Структура альгинатной мембраны (АМ) через 1 месяц эксперимента. После месяца наблюдений, при закрытии дефекта, часть АМ лежит на надкостнице внешнего слоя компактной кости черепа, сверху покрыта подкожной клетчаткой кожи головы. В некоторых пограничных участках фиброзная ткань надкостницы срастается с альгинатной мембраной. При прохождении внутрь дефекта края АМ уже располагаются на концевых участках кости, а середина на твердой мозговой оболочке, которая является надкостницей внутреннего слоя компактной кости черепа (фигура 2) и представляет собой фиброзную мембрану, состоящую из двух слоев, плотно прилегающих друг к другу.

Наружная часть твердой мозговой оболочки (ТМО) плотно связана с костями черепа, так как от нее вглубь кости врастают пучки коллагеновых волокон. Внутренняя поверхность ТМО со стороны субдурального пространства выстлана эндотелием. ТМО содержит наружную и внутреннюю капиллярную сеть. Наружная капиллярная сеть прилегает к надкостнице, а внутренняя находится под эндотелием. Так как получение критических дефектов связано с механическим воздействием, часть наружной поверхности ТМО может быть деформирована или отсутствовать. Наружную капиллярную сеть можно видеть в местах, не подвергшихся механическому воздействию. Стенки ячеек мембраны начинают расслаиваться на мелкие нитевидные фрагменты. АМ инфильтрирована небольшим количеством фибробластов, макрофагов, красных кровяных телец. Характерно отсутствие гигантских многоядерных клеток, которые появляются как реакция на инородное тело, что говорит о нейтральном состоянии мембраны по отношению к окружающим тканям.

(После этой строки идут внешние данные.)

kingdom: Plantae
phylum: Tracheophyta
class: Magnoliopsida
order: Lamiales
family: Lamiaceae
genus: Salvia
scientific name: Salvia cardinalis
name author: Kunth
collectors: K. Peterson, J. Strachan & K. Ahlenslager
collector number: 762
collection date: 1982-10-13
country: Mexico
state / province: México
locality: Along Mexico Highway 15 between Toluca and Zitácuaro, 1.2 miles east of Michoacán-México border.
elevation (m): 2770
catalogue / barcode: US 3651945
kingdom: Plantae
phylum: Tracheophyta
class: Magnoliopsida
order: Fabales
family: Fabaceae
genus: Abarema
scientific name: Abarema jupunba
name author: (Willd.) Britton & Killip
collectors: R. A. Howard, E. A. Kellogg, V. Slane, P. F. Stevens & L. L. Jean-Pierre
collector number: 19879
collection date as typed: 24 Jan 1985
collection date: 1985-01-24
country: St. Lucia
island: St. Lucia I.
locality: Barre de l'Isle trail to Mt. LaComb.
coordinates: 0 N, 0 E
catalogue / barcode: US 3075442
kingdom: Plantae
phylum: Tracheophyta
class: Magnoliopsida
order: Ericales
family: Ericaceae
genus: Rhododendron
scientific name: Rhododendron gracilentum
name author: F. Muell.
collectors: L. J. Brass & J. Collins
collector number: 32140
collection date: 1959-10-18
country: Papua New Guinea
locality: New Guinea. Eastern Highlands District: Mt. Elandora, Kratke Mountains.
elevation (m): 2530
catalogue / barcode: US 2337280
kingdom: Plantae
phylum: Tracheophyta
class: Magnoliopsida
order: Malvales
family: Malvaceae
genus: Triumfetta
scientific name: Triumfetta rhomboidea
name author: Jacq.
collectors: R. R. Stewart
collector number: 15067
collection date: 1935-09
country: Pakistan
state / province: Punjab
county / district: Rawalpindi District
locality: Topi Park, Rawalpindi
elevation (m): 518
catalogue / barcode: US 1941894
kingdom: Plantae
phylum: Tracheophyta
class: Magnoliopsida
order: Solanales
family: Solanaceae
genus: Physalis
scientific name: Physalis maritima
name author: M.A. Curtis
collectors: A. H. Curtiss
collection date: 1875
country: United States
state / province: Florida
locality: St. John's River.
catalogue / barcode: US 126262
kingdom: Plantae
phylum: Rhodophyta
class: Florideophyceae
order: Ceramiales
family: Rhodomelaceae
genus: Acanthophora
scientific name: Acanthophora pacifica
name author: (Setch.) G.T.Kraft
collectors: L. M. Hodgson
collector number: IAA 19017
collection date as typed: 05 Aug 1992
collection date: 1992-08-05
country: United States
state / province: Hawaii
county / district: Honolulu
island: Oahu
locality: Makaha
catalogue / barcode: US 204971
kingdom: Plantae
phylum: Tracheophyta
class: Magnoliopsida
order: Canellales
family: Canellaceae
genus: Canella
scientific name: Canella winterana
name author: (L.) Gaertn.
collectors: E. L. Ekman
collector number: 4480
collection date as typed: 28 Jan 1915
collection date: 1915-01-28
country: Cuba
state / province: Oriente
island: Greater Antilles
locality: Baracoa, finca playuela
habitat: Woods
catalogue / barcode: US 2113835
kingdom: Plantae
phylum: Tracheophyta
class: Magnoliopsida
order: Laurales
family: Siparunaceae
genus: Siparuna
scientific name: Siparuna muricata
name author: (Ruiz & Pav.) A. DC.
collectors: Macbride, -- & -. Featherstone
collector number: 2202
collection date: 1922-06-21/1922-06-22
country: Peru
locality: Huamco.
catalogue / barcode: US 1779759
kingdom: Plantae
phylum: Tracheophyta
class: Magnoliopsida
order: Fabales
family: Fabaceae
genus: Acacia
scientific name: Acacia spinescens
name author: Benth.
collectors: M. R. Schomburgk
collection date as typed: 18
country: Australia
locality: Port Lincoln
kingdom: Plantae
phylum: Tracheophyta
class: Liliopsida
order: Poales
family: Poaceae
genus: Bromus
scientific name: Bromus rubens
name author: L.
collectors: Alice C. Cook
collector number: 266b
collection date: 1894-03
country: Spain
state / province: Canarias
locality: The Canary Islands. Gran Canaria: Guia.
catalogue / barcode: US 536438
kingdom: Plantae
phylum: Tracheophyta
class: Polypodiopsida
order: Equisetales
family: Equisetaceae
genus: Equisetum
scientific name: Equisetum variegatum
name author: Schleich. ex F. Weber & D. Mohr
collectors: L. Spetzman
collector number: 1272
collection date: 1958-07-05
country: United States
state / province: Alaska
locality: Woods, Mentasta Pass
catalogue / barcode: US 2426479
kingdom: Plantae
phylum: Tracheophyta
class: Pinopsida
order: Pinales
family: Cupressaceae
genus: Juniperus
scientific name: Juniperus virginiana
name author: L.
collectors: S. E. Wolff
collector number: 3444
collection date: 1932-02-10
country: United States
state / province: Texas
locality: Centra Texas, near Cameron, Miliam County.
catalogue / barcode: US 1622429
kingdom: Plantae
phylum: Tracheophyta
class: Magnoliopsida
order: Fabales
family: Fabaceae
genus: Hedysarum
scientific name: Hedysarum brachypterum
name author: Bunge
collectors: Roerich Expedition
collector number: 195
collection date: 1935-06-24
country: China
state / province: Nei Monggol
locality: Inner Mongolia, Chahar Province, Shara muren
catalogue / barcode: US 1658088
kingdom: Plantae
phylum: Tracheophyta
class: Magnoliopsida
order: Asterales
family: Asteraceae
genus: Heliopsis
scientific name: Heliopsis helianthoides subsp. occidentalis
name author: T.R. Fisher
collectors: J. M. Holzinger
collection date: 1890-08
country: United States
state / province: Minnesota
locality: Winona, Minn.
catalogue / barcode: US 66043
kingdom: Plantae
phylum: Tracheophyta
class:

Структура АМ через 3 месяца. Через 3 месяца структура мембраны меняется. Участки ее расслаиваются и подвергаются частичной минерализации, которая идет неравномерно (фигура 3). Там, где произошла оссификация, видны линии склеивания, что говорит о формировании подобия зрелой пластинчатой кости (фигура 4). Клеточные элементы типа фибробластов и макрофагов представлены незначительно. Важным моментом является отсутствие гигантских многоядерных клеток, возникающих как реакция на чужеродную ткань, что еще раз подтверждает нейтральный характер мембраны. Отмечается наличие мелких сосудов и красных кровяных телец. Не происходит врастания соединительной ткани под АМ. В некоторых участках можно наблюдать резорбцию центральной части АМ (фигура 3), замещение ее фиброзной тканью. По краям, около костных фрагментов, сохраняются участки оссифицированной мембраны (фигура 5).

Таким образом, исследования поведения альгинатной мембраны по изобретению в критическом костном дефекте показали высокую биосовместимость альгинатной мембраны.

Несмотря на то что изобретение описано со ссылкой на раскрываемые варианты воплощения, для специалистов в данной области должно быть очевидно, что конкретные подробно описанные эксперименты приведены лишь в целях иллюстрирования способа согласно настоящему изобретению, и их не следует рассматривать как каким-либо образом ограничивающие объем изобретения. Должно быть понятно, что возможно осуществление различных модификаций без отступления от сути настоящего изобретения.